Aim of the exercise:
Search the listing for the word "field" and return each line that contains it.

■ ■ ■

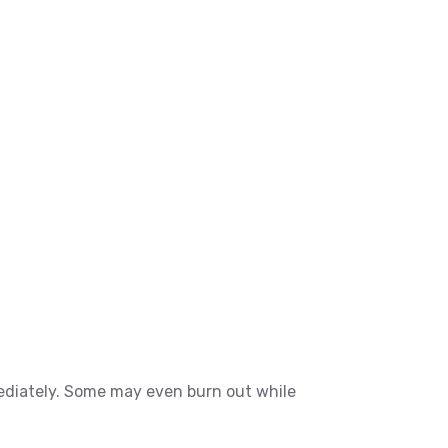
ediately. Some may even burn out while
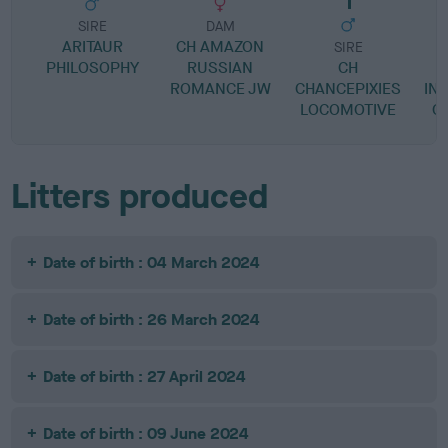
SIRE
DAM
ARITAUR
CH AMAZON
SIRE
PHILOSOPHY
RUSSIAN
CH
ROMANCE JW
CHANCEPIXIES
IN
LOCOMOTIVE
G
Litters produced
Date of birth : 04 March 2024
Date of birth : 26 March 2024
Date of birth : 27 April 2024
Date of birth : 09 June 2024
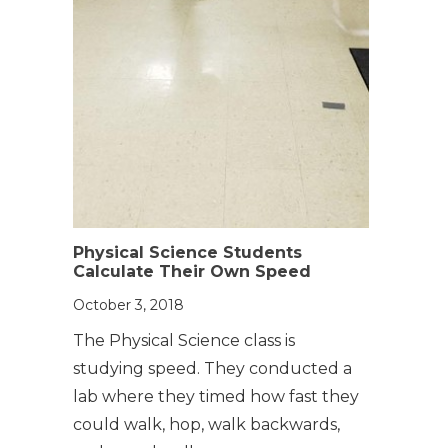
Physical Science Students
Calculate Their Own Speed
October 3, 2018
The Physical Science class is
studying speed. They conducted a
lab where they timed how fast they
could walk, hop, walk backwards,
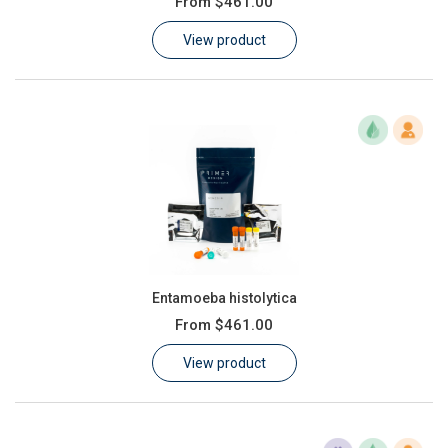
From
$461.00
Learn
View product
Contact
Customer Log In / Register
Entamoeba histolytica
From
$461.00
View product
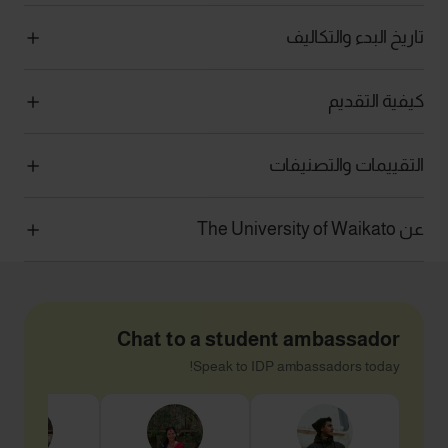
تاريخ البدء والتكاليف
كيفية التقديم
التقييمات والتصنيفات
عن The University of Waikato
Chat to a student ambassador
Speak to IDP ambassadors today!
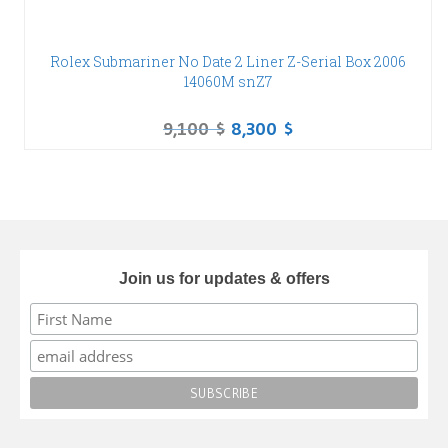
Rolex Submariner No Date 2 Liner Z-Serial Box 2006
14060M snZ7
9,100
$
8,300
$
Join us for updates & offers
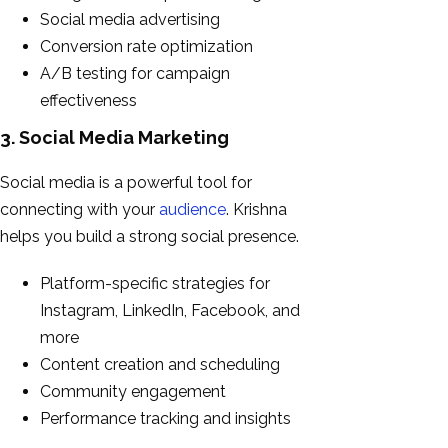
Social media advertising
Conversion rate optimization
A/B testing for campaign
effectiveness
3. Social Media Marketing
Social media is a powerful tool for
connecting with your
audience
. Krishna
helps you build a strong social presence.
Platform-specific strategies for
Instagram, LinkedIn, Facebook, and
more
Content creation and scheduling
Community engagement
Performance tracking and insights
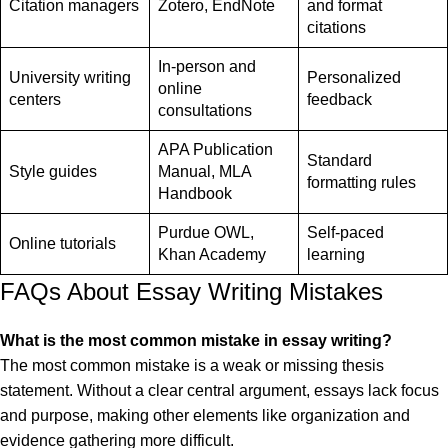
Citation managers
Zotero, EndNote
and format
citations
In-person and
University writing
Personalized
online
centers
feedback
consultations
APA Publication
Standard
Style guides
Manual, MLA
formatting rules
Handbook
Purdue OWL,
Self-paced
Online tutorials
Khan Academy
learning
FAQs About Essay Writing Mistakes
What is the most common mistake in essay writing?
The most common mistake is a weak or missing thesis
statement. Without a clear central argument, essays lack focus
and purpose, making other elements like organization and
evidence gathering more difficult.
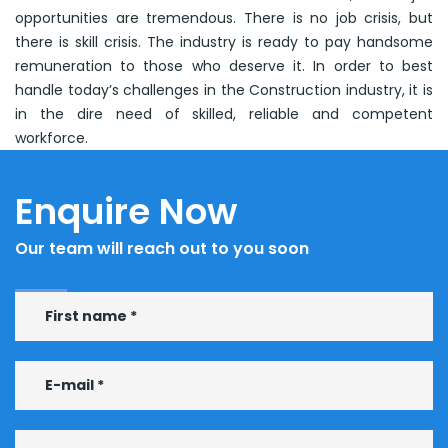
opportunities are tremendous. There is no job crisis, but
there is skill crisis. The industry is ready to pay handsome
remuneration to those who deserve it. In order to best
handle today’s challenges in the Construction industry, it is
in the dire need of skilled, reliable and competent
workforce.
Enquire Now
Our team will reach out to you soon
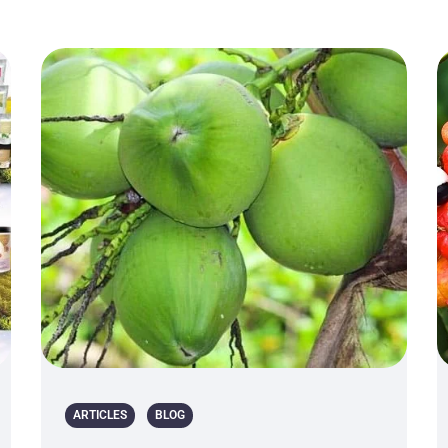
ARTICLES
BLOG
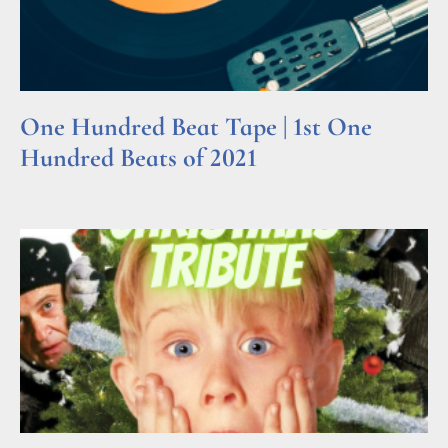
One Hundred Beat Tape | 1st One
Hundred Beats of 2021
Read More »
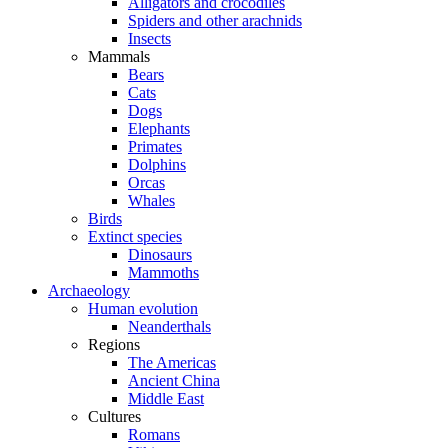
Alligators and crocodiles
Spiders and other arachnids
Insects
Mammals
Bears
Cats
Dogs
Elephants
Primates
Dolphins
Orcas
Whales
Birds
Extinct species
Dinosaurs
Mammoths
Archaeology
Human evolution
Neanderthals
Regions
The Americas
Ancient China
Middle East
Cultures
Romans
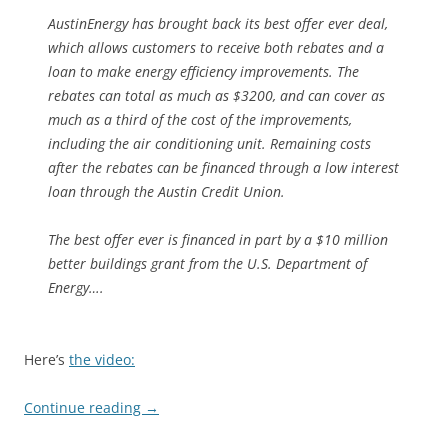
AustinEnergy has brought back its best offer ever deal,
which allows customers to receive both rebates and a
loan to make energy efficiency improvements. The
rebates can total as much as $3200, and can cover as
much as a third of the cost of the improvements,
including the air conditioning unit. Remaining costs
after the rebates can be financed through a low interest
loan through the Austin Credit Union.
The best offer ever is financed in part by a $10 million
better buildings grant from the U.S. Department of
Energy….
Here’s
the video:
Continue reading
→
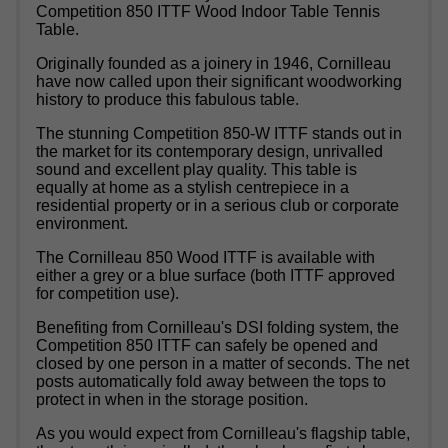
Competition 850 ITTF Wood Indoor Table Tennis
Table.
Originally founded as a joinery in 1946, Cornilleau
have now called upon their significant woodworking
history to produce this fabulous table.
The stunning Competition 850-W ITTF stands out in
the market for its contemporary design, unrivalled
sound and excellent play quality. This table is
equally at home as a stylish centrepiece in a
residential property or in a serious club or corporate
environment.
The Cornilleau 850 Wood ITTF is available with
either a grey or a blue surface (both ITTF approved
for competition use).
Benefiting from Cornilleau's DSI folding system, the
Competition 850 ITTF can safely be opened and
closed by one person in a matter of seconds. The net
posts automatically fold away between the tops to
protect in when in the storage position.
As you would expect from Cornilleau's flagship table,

■ ■ ■

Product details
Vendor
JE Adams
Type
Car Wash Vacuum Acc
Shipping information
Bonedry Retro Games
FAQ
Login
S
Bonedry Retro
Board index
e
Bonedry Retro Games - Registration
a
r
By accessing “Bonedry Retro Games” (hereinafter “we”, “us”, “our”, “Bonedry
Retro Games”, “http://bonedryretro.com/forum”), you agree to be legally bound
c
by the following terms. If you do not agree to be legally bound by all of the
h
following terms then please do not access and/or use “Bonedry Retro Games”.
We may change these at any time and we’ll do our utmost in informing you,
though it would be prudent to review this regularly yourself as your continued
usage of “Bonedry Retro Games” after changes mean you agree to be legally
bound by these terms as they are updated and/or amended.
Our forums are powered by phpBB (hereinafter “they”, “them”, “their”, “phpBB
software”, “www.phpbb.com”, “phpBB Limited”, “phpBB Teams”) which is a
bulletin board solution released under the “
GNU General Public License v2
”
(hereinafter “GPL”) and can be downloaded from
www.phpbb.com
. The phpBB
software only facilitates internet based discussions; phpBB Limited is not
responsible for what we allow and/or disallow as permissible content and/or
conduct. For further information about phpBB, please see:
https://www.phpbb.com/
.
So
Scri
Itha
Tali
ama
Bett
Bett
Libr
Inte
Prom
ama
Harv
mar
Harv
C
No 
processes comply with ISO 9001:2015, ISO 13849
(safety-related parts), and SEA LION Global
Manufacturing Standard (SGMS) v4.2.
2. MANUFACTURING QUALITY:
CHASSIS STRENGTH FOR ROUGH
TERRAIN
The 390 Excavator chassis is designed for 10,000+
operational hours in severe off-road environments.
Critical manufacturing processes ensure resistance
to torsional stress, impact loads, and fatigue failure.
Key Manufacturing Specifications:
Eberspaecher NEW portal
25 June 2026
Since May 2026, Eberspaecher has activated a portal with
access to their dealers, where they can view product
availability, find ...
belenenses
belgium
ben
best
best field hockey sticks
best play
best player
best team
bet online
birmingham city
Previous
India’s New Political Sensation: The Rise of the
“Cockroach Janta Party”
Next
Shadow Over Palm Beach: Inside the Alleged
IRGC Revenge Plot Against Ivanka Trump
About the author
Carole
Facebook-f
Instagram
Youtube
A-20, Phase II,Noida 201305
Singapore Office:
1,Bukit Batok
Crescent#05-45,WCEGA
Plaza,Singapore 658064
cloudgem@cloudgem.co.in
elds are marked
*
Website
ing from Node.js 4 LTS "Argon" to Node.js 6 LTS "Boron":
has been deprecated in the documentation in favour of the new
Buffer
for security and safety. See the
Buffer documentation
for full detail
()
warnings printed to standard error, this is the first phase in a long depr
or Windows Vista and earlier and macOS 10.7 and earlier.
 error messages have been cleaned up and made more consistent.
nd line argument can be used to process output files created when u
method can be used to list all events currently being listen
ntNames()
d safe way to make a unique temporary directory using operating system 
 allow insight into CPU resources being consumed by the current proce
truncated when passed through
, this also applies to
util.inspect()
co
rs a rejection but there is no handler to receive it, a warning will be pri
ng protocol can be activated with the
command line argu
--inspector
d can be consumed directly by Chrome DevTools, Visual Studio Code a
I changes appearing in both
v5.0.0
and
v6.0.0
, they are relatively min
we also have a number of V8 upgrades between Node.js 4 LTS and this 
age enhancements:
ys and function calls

■ ■ ■

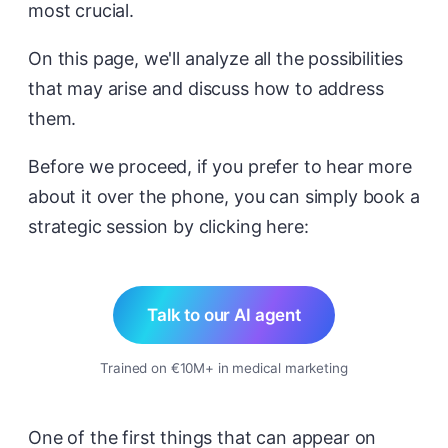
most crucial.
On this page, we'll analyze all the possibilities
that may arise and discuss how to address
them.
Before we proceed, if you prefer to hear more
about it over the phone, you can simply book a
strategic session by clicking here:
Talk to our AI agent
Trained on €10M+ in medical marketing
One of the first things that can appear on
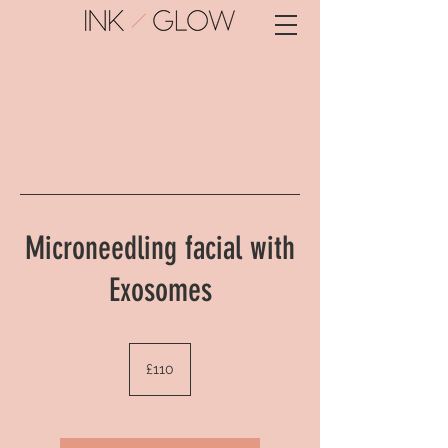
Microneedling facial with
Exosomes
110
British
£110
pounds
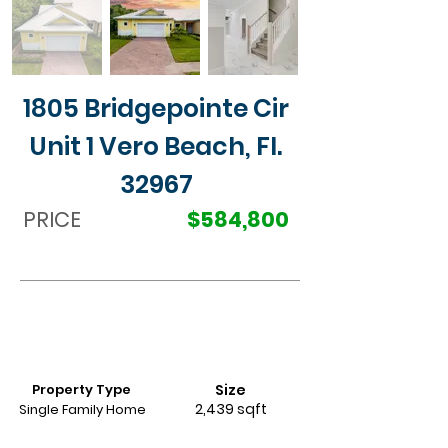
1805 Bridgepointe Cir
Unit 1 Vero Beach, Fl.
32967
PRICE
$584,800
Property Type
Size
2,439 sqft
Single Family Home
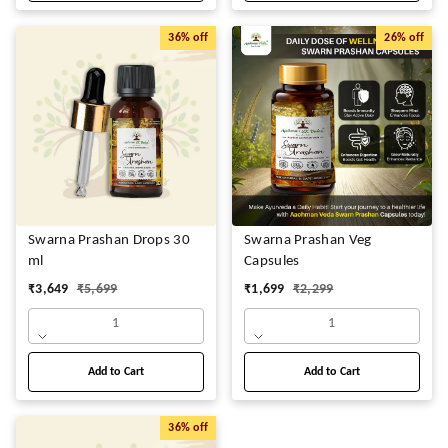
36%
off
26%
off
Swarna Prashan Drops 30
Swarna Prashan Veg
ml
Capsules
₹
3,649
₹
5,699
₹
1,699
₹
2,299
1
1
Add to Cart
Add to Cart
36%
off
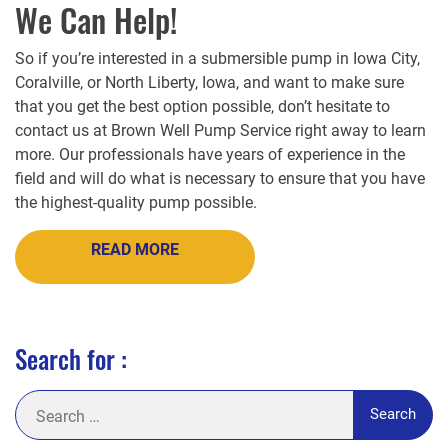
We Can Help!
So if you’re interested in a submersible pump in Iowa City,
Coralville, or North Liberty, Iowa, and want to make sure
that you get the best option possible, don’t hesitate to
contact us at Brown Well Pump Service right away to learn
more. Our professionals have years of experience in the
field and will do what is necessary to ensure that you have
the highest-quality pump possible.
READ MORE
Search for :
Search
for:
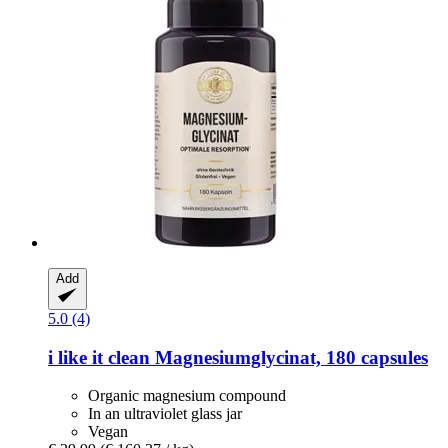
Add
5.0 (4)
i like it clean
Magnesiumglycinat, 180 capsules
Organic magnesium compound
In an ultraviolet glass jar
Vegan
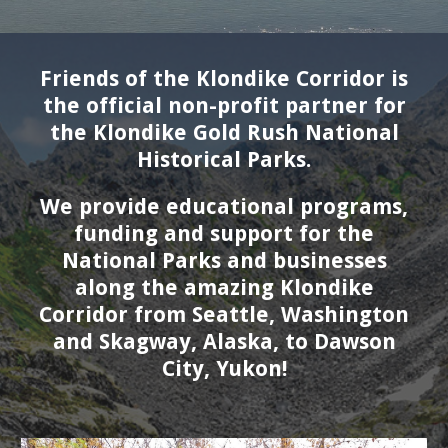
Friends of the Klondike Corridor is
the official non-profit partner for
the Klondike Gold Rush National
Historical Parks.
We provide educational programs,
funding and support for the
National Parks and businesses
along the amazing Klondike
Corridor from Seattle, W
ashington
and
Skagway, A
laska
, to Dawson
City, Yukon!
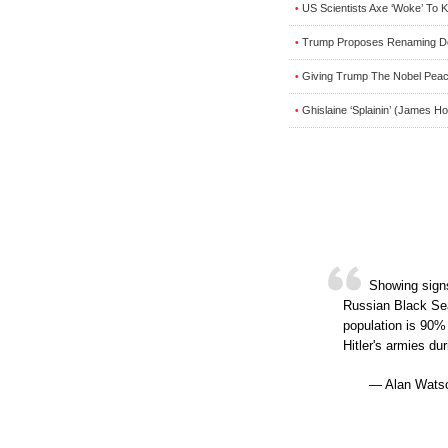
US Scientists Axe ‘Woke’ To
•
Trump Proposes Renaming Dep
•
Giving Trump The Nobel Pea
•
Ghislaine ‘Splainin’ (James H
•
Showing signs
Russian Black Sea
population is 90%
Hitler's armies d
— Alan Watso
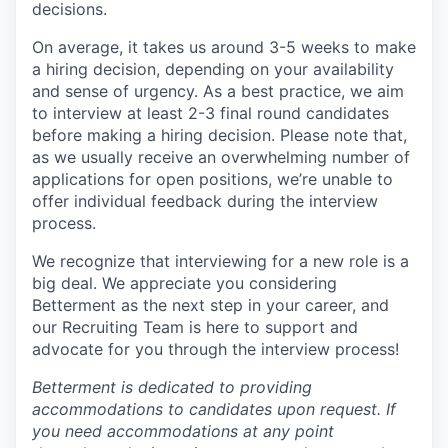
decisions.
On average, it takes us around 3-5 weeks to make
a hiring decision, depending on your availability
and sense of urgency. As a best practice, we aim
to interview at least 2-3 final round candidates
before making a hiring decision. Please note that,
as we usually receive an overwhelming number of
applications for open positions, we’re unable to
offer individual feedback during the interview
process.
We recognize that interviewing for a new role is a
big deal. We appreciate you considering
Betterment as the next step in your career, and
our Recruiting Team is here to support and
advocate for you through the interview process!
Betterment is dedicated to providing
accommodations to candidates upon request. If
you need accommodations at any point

■ ■ ■

Answer box:
best field hockey sticks
field and will do what is necessary to ensure that you have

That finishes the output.